Ensuite, le pouvoir tombe aux mains des extrémistes religieux…
La seule chose positive qu’ils font dans le roman est de distribuer du pain à la population. Erdogan ne peut même pas le faire, car l’économie entière est à genoux.
Le meilleur gouvernement est celui de la sultane Pakize et de son mari, le docteur Nuri.
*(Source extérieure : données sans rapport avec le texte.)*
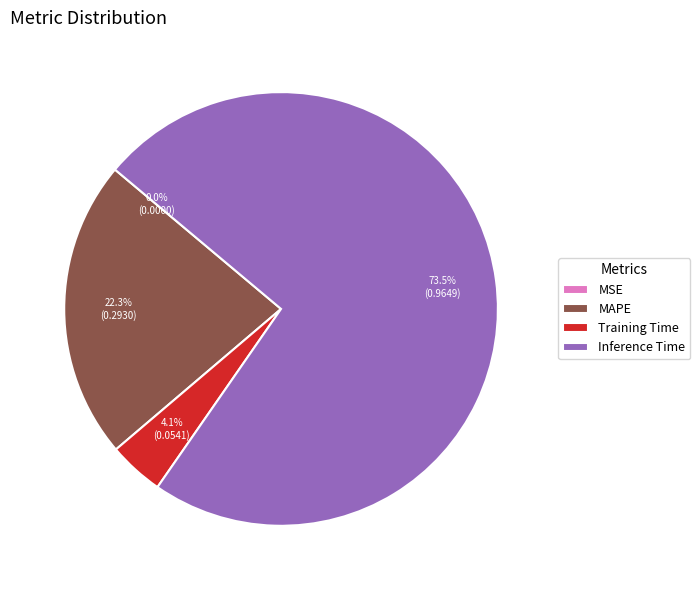

Which has a higher value, Inference Time or Training Time?

Inference Time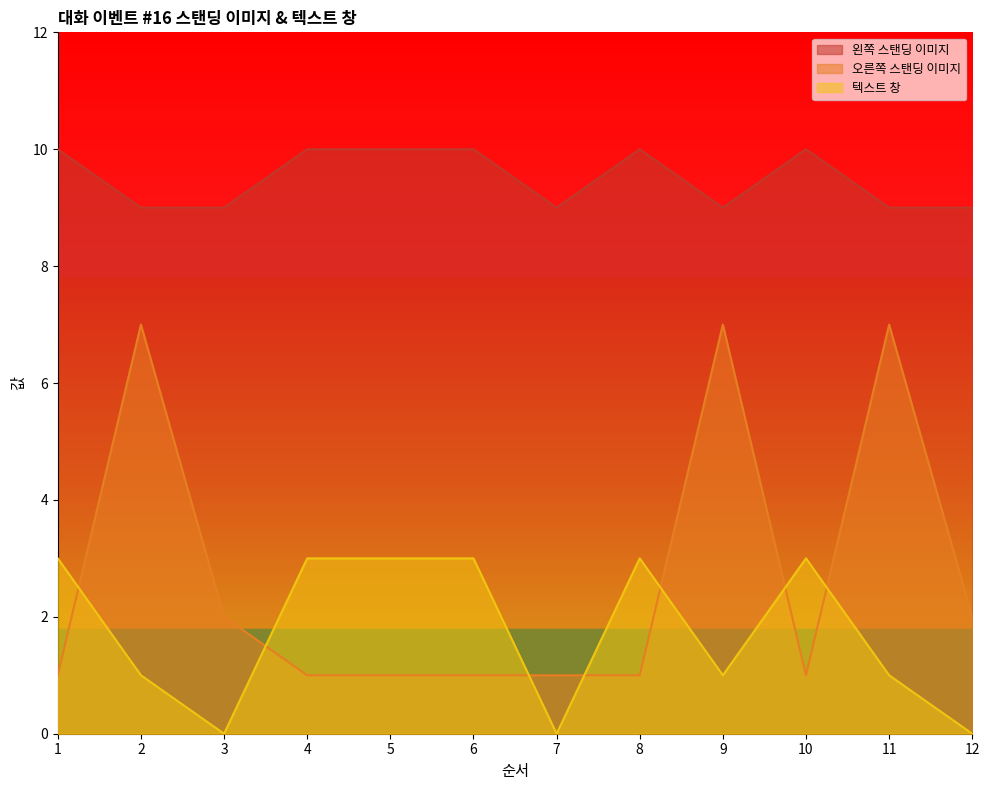

Where is the first local minimum for 텍스트 창?

3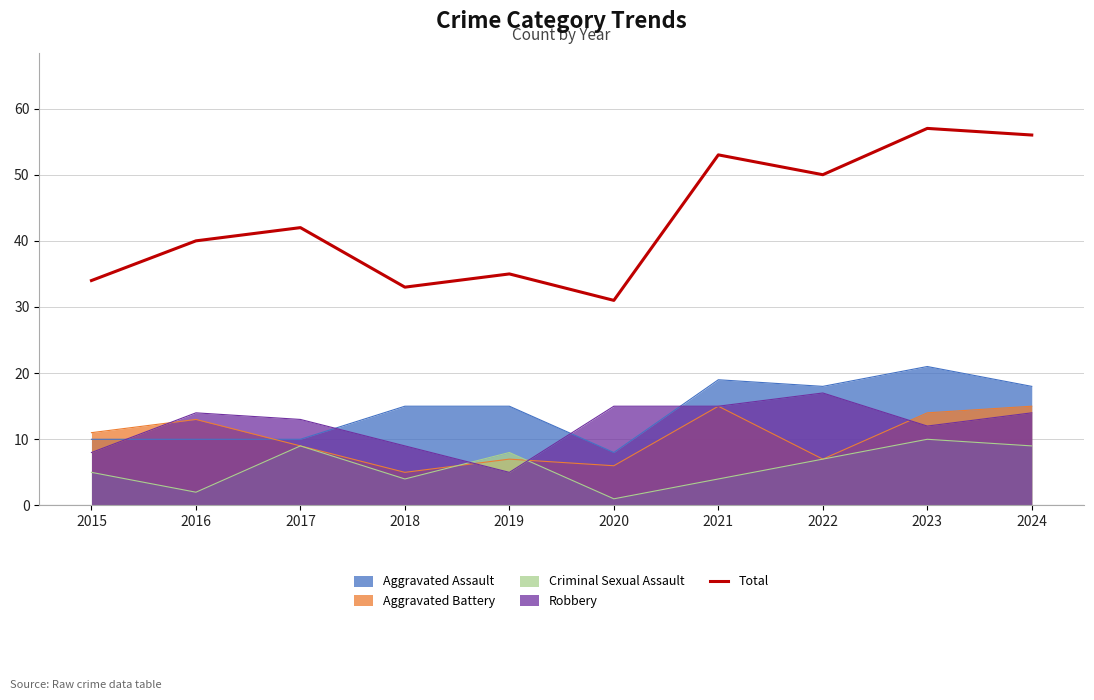

True or false: the data shows 9 at 2015.

False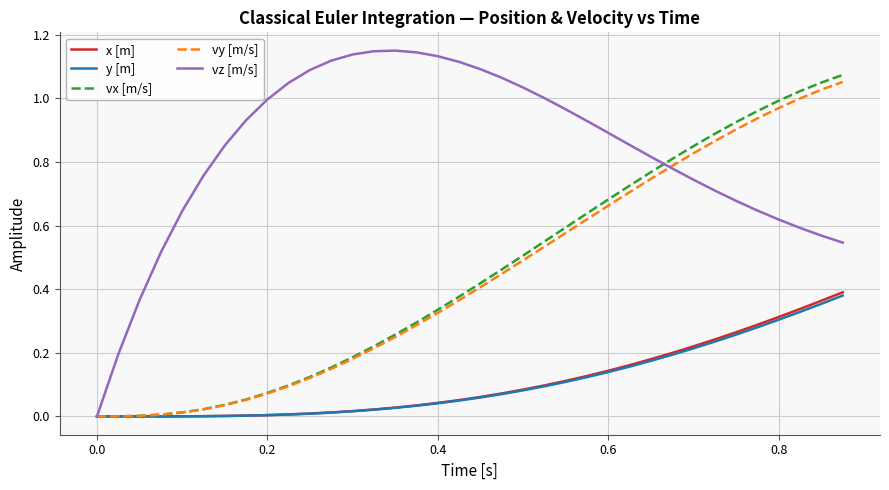

Which series has the largest range (max minus min)?

vz [m/s]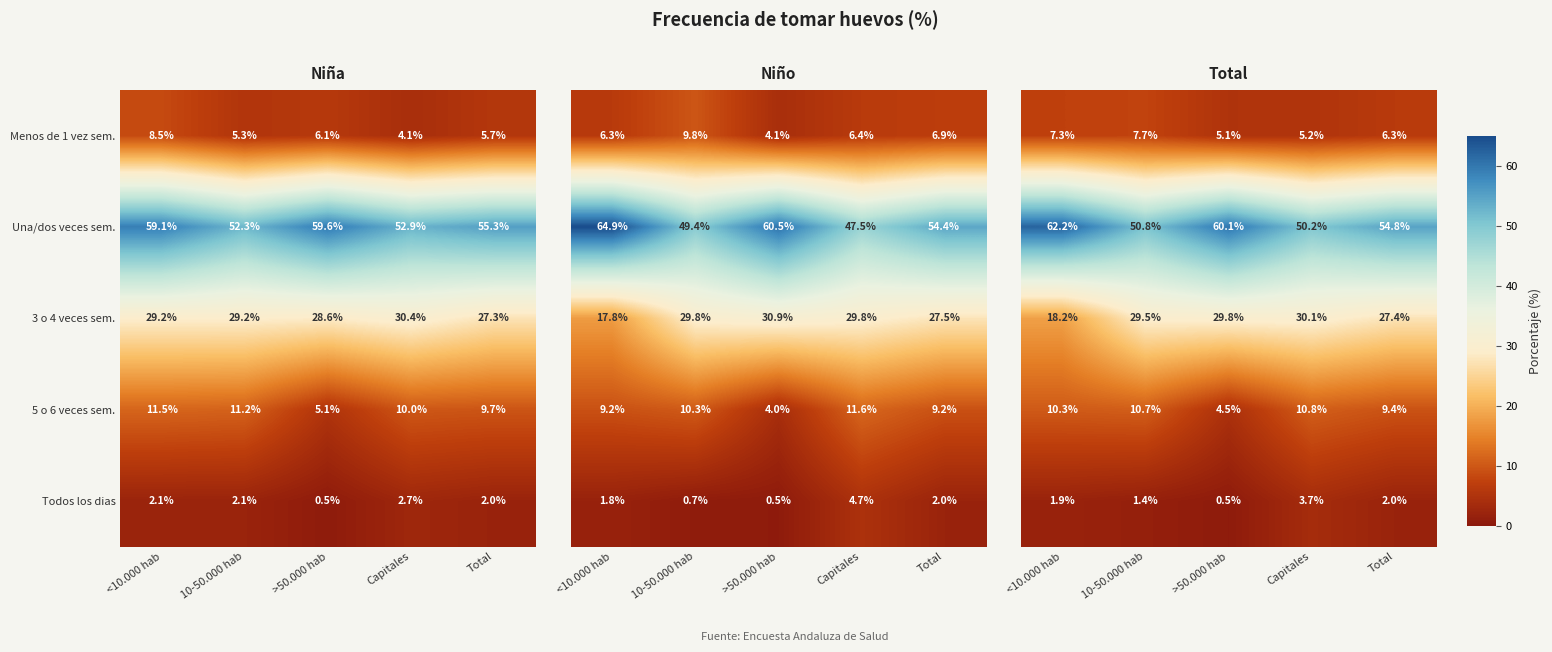

Is the value of 5 o 6 veces sem. at <10.000 hab greater than the value of Menos de 1 vez sem. at Total?

Yes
C’est un conte car, dans l’islam, les femmes n’ont aucun pouvoir politique. Oui, nous avons un jour eu une femme Première ministre (NDLR: Tansu Çiller, 1993-1996) mais ce n’est pas à elle que je fais référence. Dans la communauté musulmane traditionnelle, les femmes sont invisibles. J’ai voulu m’amuser avec la fable d’une reine islamique. Derrière cela se cache cependant un raisonnement plausible: le pays est si petit et si jeune qu’il a besoin d’une visibilité internationale. C’est un plan astucieux d’utiliser la fille d’un sultan – qui sera aimée du peuple en raison de ses origines – comme porte-drapeau.
Suggérez-vous qu’un mélange d’empathie, de confiance dans les connaissances scientifiques, de sensibilité démocratique et de réalisme est préférable?
Elle réussit aussi parce qu’elle est une femme et parce que les gens en ont assez du pouvoir en place et de certains groupes sociaux. A moins qu’elle n’ait simplement eu de la chance et que la pandémie était de toute façon vouée à disparaître?
Finalement, le chef de la sécurité, Mazhar Effendi, évince la sultane Pakize et son mari. Il remporte la partie. Pourquoi ce retournement de situation?
Je ne l’avais pas prévu ainsi. Mais, c’est un fait, dans le monde où l’on vit, certains personnages vont très loin. Prenez Vladimir Poutine et sa carrière au KGB. Nous n’avons d’ailleurs pas le monopole: dans les années 1970, George Bush senior était également à la tête de la CIA. La réussite de tels personnages s’appuie sur le fait qu’ils font partie d’un cercle restreint de bureaucrates très puissants, ce qui leur ouvre la voie vers le pouvoir.
Les Nuits de la peste a été publié en Turquie en mars 2021. Comment y a-t-il été accueilli?
Le procureur général a ouvert une enquête moins d’un mois après sa publication, à la suite d’une plainte de l’avocat Tarcan Ülük. Il estimait qu’il y avait violation de l’article 301 du code pénal turc, qui concerne l’irrespect de l’identité turque, l’insulte au drapeau et à la mémoire de Kemal Atatürk. C’est faux. J’ai témoigné au tribunal et j’ai demandé sur quelle page se trouvait la soi-disant insulte. Je n’ai obtenu aucune réponse. L’affaire a été classée, mais elle a été rouverte en novembre. Nous attendons. Selon mon avocat, elle devrait disparaître dans le labyrinthe de la bureaucratie du ministère de la Justice à Ankara. Vous ne devez pas vous en faire pour moi.
Sur quoi porte cette plainte?
Je ne veux pas faire de commentaires sur une fausse accusation. S’ils vous accusent d’être une espionne japonaise, est-ce à vous de prouver que c’est faux alors qu’il est évident que vous ne l’êtes pas? Je refuse. Point final.
Bio express
1952 Naissance, à Istanbul, le 7 juin, dans une famille nantie, pro-occidentale.
1974 Son premier ouvrage, Cevdet Bey et ses fils, est refusé par les éditeurs et le sera pendant des années. Il ne sera publié qu’en 1982.
1977 Est diplômé en journalisme, après des années d’études (infructueuses) en architecture.
1985-1988 Séjourne aux Etats-Unis et donne depuis des cours à l’Université Columbia, à New York.
2006 Se voit décerner le prix Nobel de littérature. Il est le premier écrivain turc à recevoir cet honneur.